EXERCISE INPUTS:
________

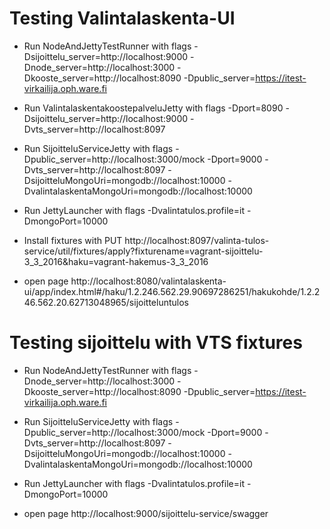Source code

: Testing Valintalaskenta-UI
==========================

* Run NodeAndJettyTestRunner with flags -Dsijoittelu_server=http://localhost:9000 -Dnode_server=http://localhost:3000 -Dkooste_server=http://localhost:8090 -Dpublic_server=https://itest-virkailija.oph.ware.fi
* Run ValintalaskentakoostepalveluJetty with flags -Dport=8090 -Dsijoittelu_server=http://localhost:9000 -Dvts_server=http://localhost:8097
* Run SijoitteluServiceJetty with flags -Dpublic_server=http://localhost:3000/mock -Dport=9000  -Dvts_server=http://localhost:8097 -DsijoitteluMongoUri=mongodb://localhost:10000 -DvalintalaskentaMongoUri=mongodb://localhost:10000
* Run JettyLauncher with flags -Dvalintatulos.profile=it -DmongoPort=10000
* Install fixtures with PUT http://localhost:8097/valinta-tulos-service/util/fixtures/apply?fixturename=vagrant-sijoittelu-3_3_2016&haku=vagrant-hakemus-3_3_2016

* open page http://localhost:8080/valintalaskenta-ui/app/index.html#/haku/1.2.246.562.29.90697286251/hakukohde/1.2.246.562.20.62713048965/sijoitteluntulos

Testing sijoittelu with VTS fixtures
====================================

* Run NodeAndJettyTestRunner with flags -Dnode_server=http://localhost:3000 -Dkooste_server=http://localhost:8090 -Dpublic_server=https://itest-virkailija.oph.ware.fi
* Run SijoitteluServiceJetty with flags -Dpublic_server=http://localhost:3000/mock -Dport=9000  -Dvts_server=http://localhost:8097 -DsijoitteluMongoUri=mongodb://localhost:10000 -DvalintalaskentaMongoUri=mongodb://localhost:10000
* Run JettyLauncher with flags -Dvalintatulos.profile=it -DmongoPort=10000

* open page http://localhost:9000/sijoittelu-service/swagger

________

PROBLEM TO SOLVE: What you return should be only the exact lines from the top of the entries through the line with "with flags -Dsijoittelu_server=http://localhost:9000", minus the pictures.

OUTPUT BELOW:
Source code

: Testing Valintalaskenta-UI
==========================

* Run NodeAndJettyTestRunner with flags -Dsijoittelu_server=http://localhost:9000 -Dnode_server=http://localhost:3000 -Dkooste_server=http://localhost:8090 -Dpublic_server=https://itest-virkailija.oph.ware.fi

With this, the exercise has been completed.